- [RECORDED INFORMATION]:
↓↓↓
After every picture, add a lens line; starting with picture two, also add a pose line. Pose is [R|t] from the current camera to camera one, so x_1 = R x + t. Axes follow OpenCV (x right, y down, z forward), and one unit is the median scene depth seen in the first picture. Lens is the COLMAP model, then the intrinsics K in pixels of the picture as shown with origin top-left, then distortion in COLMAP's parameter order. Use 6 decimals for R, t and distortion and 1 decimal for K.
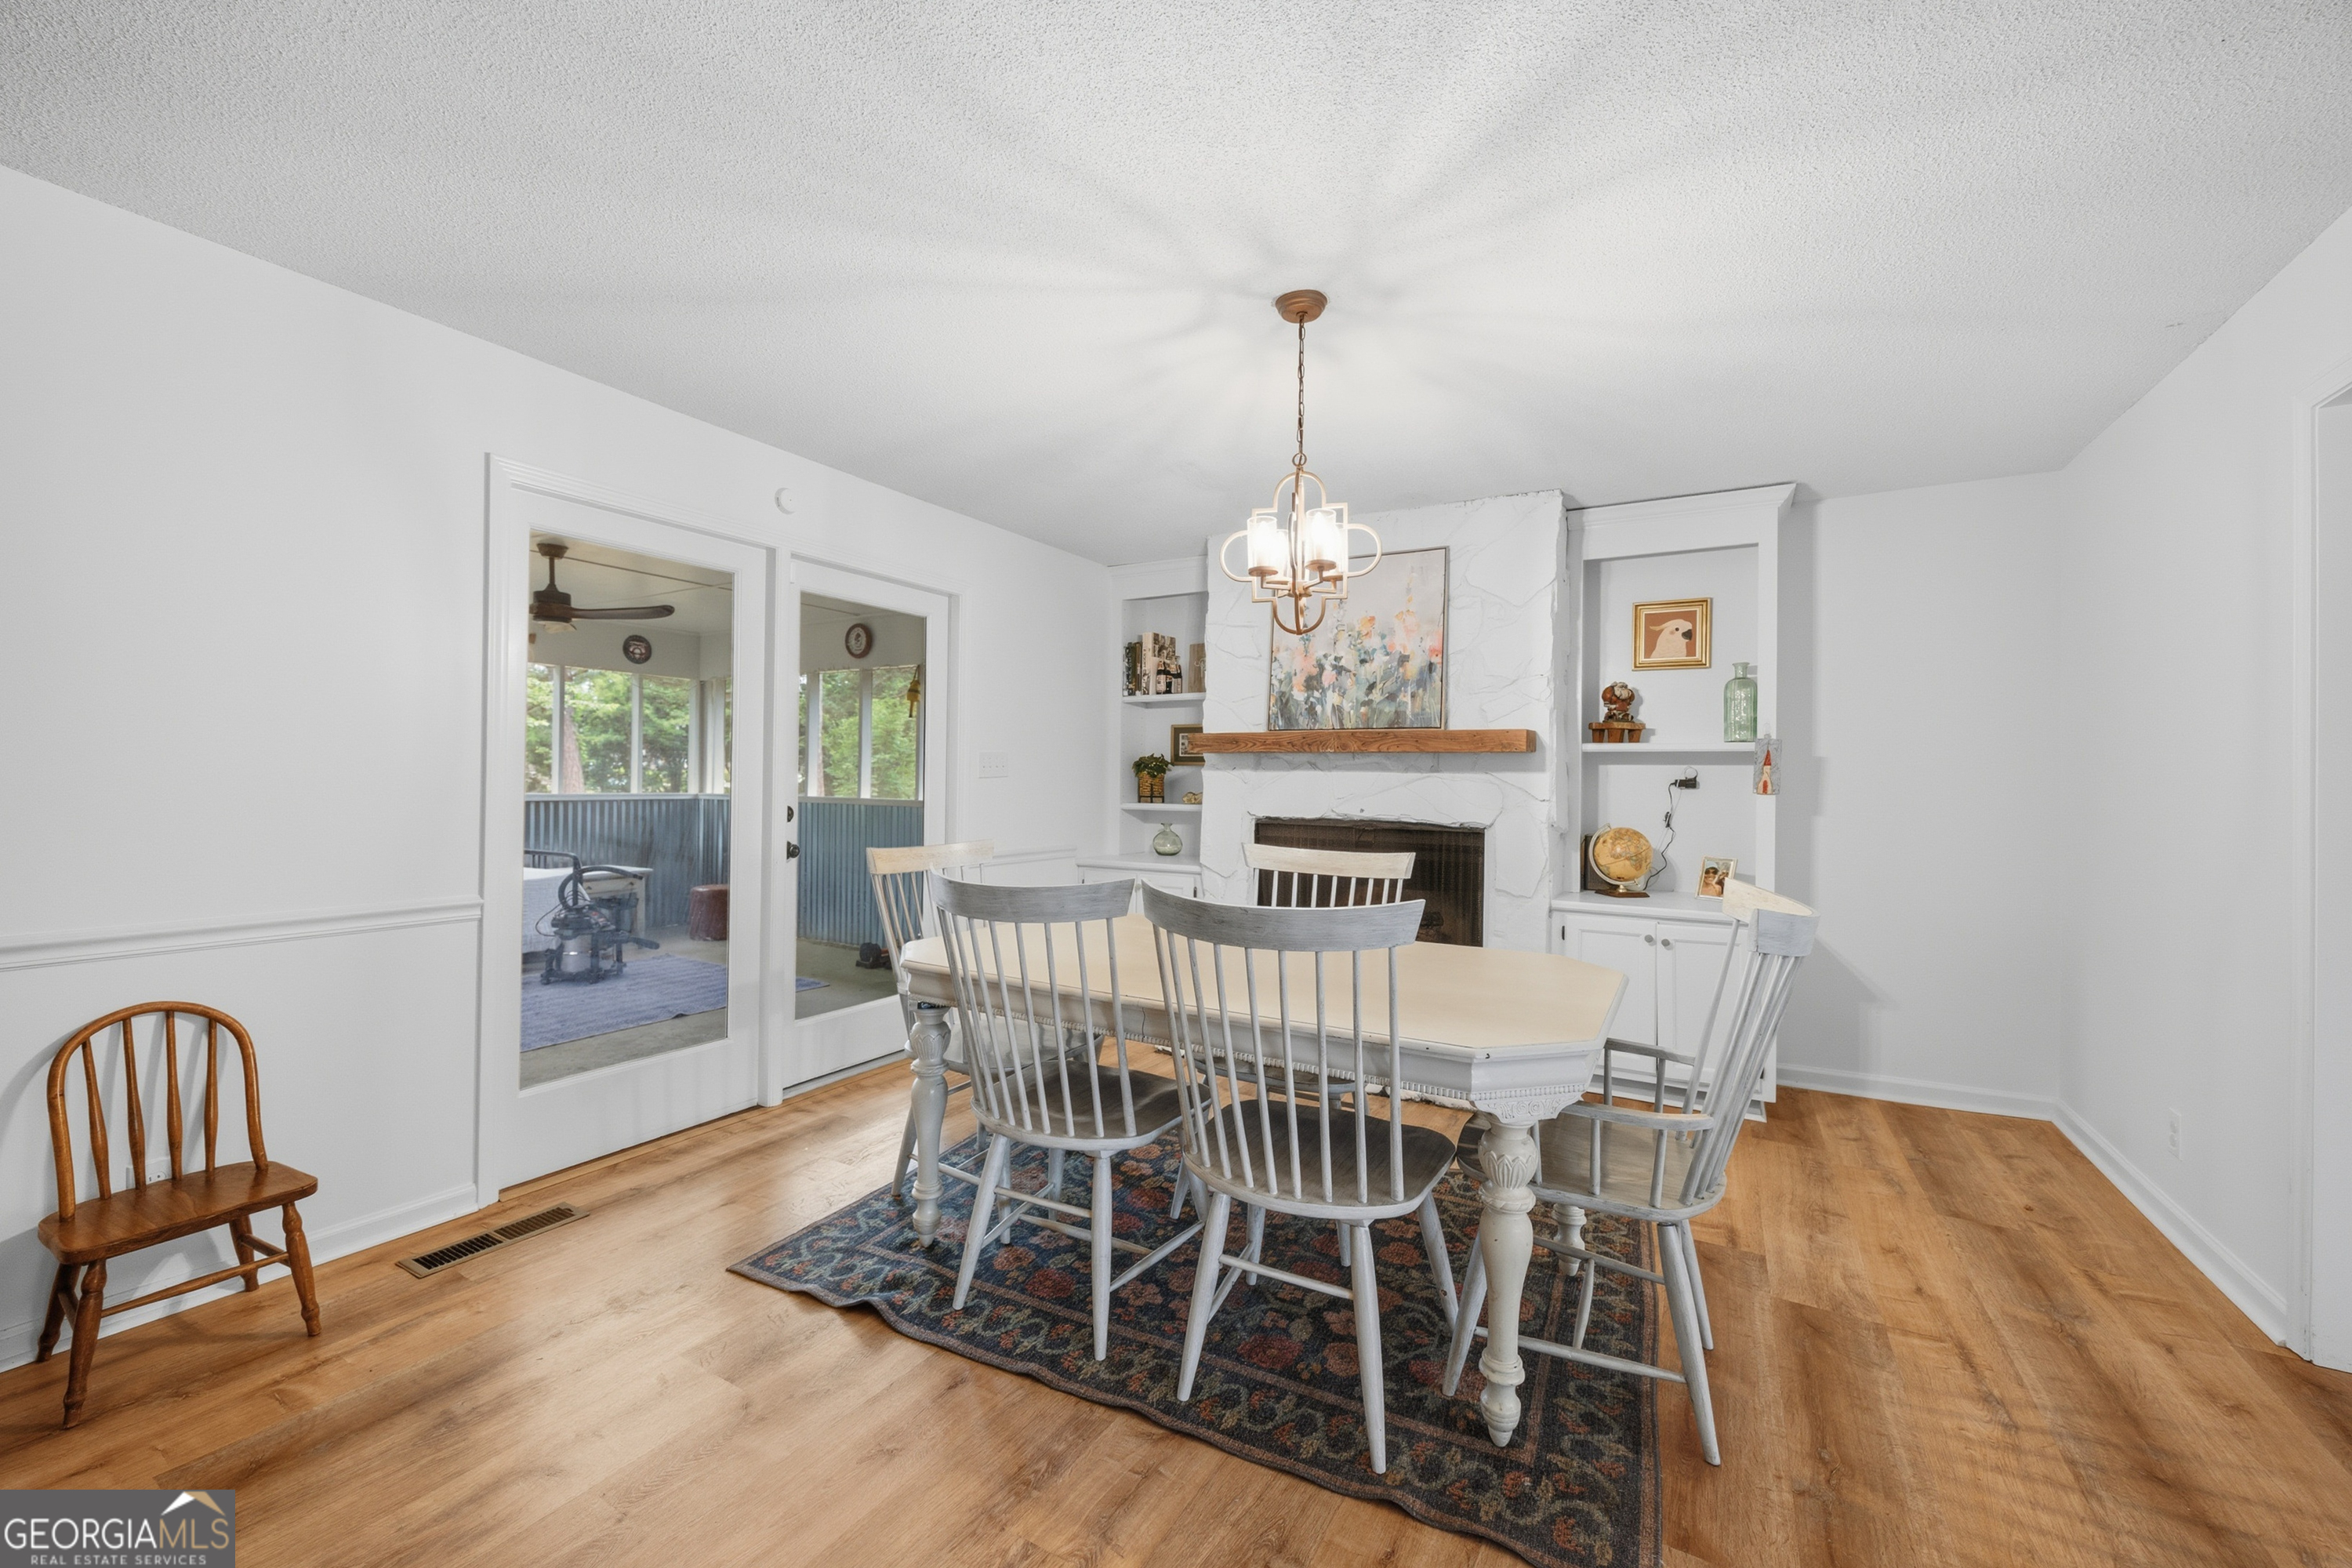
lens RADIAL K [[971.3, 0, 1171.3], [0, 971.3, 771.5], [0, 0, 1]] dist [0.017633, -0.000081]
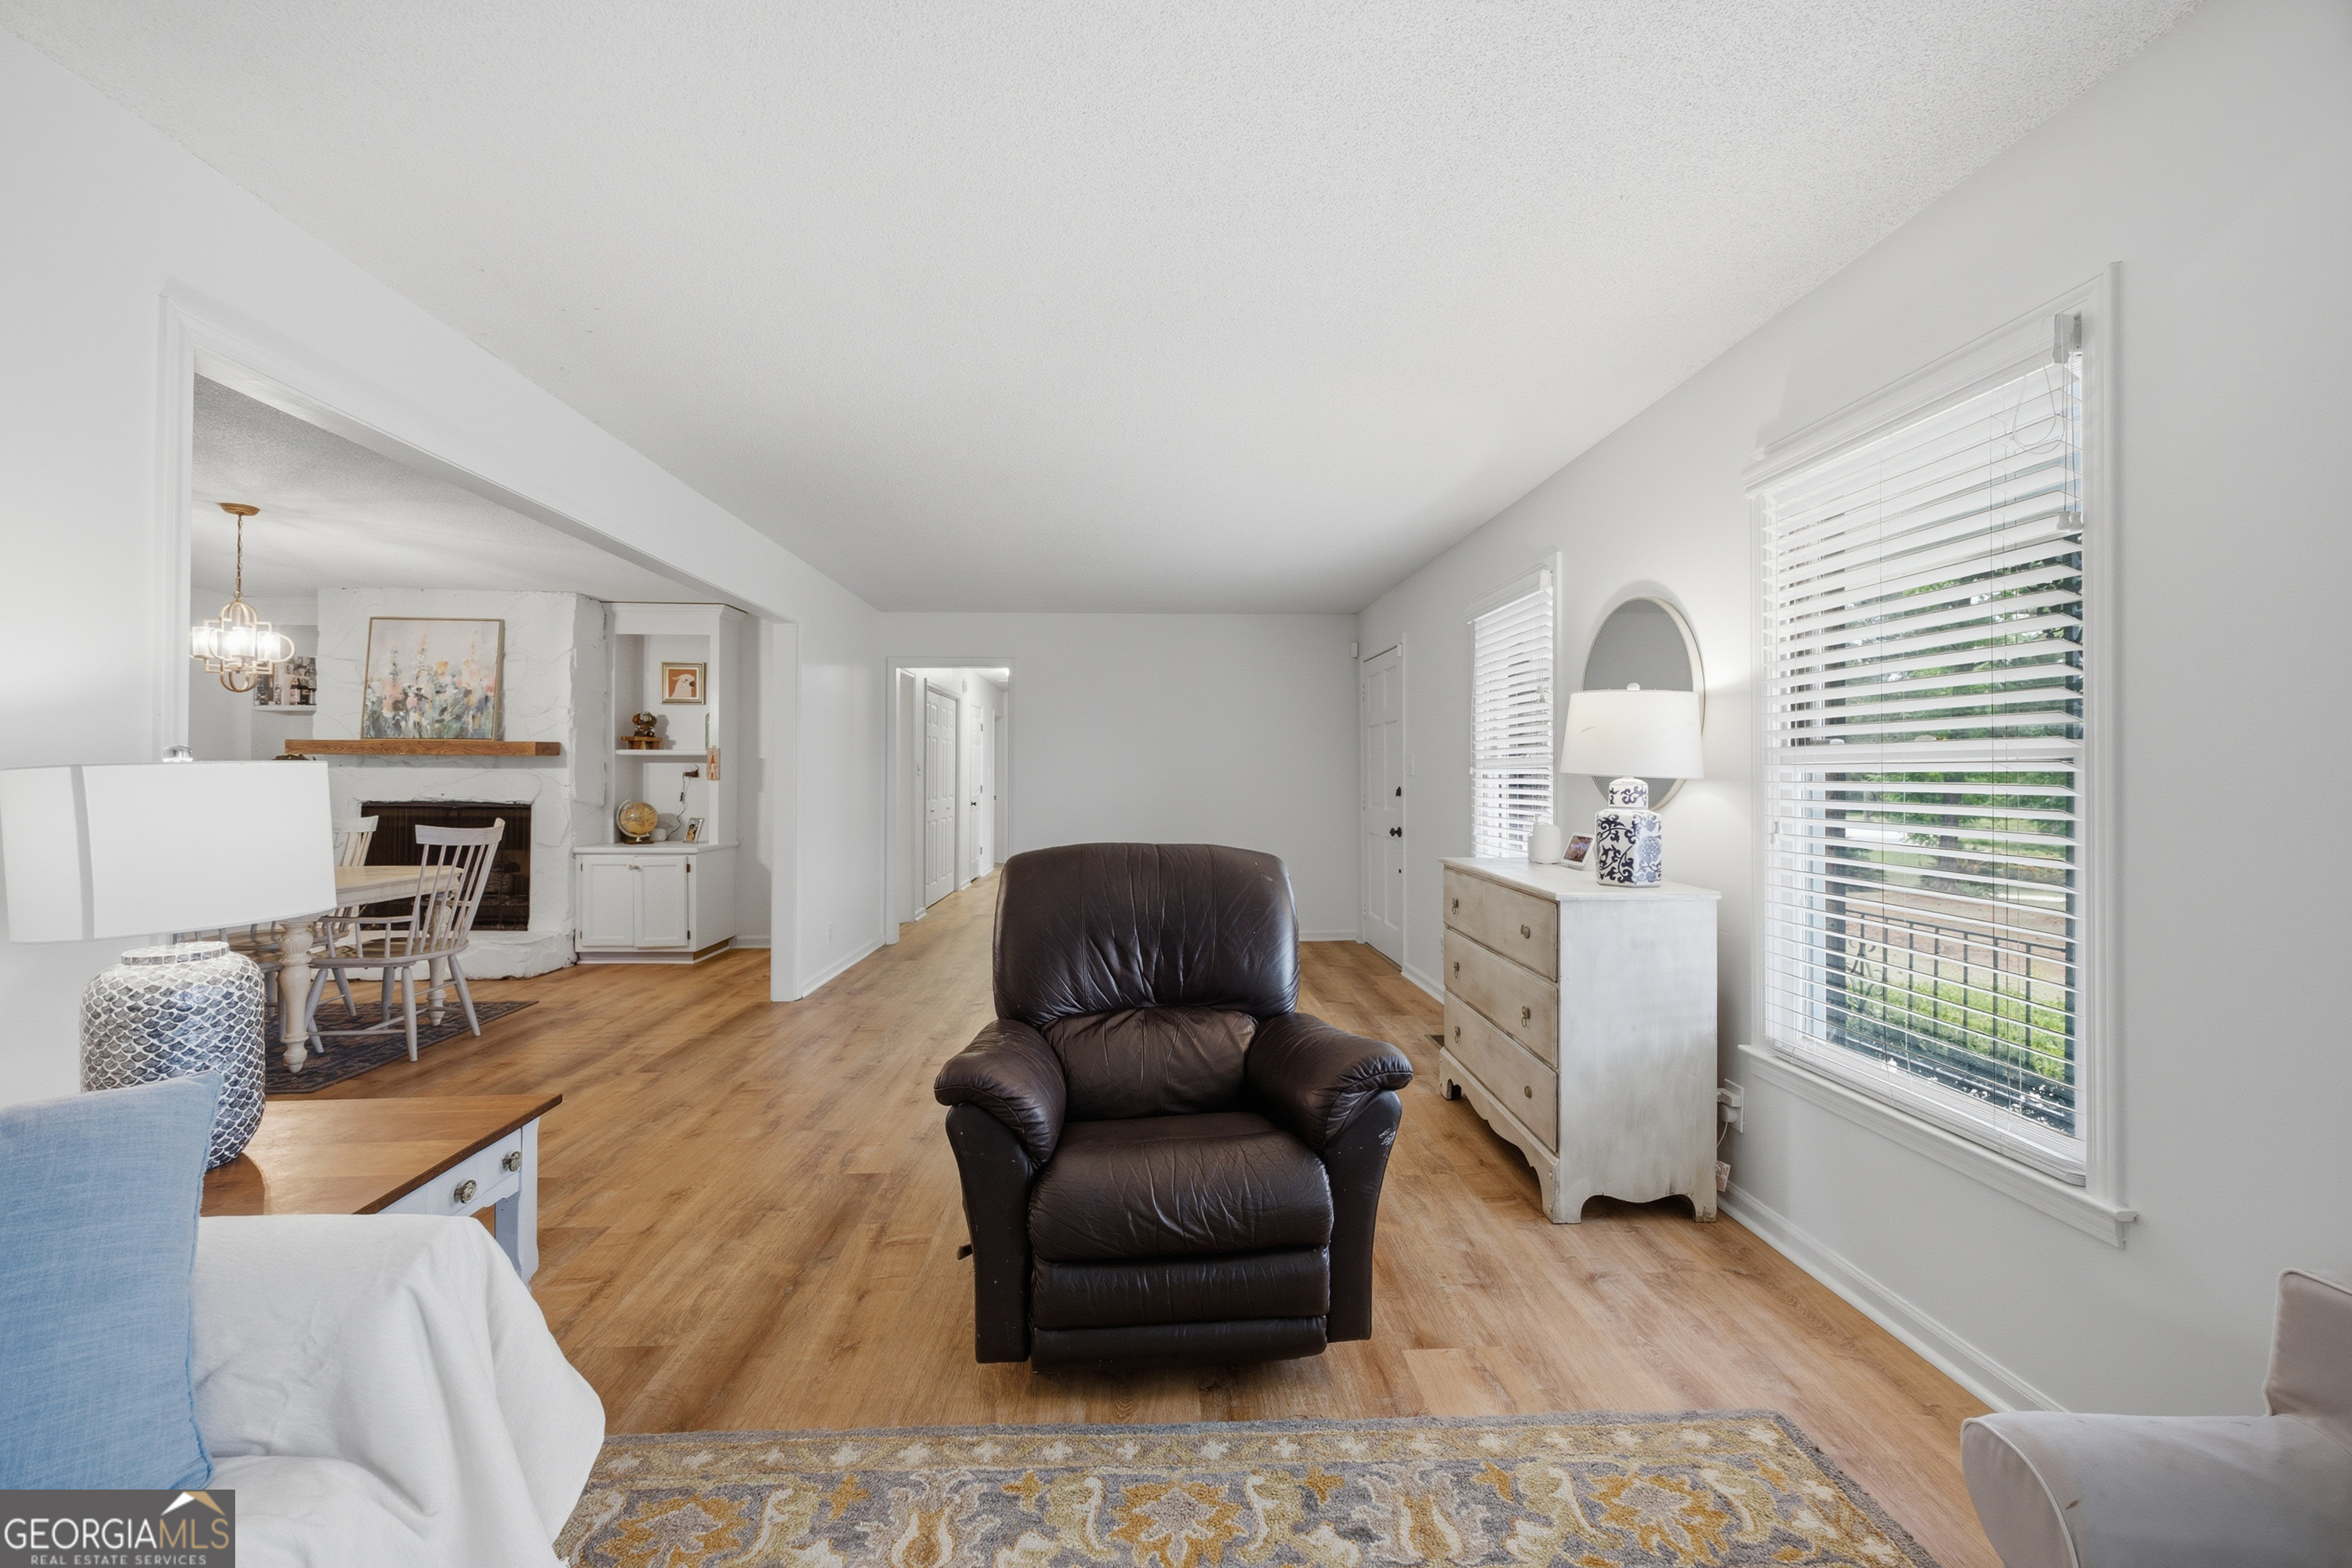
lens RADIAL K [[935.6, 0, 1168.9], [0, 935.6, 770.8], [0, 0, 1]] dist [0.007287, 0.000041]
pose [[0.837134, -0.005919, 0.546966, 0.338559], [0.003101, 0.999977, 0.006075, -0.000899], [-0.546990, -0.003390, 0.837133, -0.764482]]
↑↑↑
- [EXERCISE BRIEF]: Every line of the listing is to be retyped exactly; pictures stay out.

- [RESULT FOR THIS TASK]:
After every picture, add a lens line; starting with picture two, also add a pose line. Pose is [R|t] from the current camera to camera one, so x_1 = R x + t. Axes follow OpenCV (x right, y down, z forward), and one unit is the median scene depth seen in the first picture. Lens is the COLMAP model, then the intrinsics K in pixels of the picture as shown with origin top-left, then distortion in COLMAP's parameter order. Use 6 decimals for R, t and distortion and 1 decimal for K.
lens RADIAL K [[971.3, 0, 1171.3], [0, 971.3, 771.5], [0, 0, 1]] dist [0.017633, -0.000081]
lens RADIAL K [[935.6, 0, 1168.9], [0, 935.6, 770.8], [0, 0, 1]] dist [0.007287, 0.000041]
pose [[0.837134, -0.005919, 0.546966, 0.338559], [0.003101, 0.999977, 0.006075, -0.000899], [-0.546990, -0.003390, 0.837133, -0.764482]]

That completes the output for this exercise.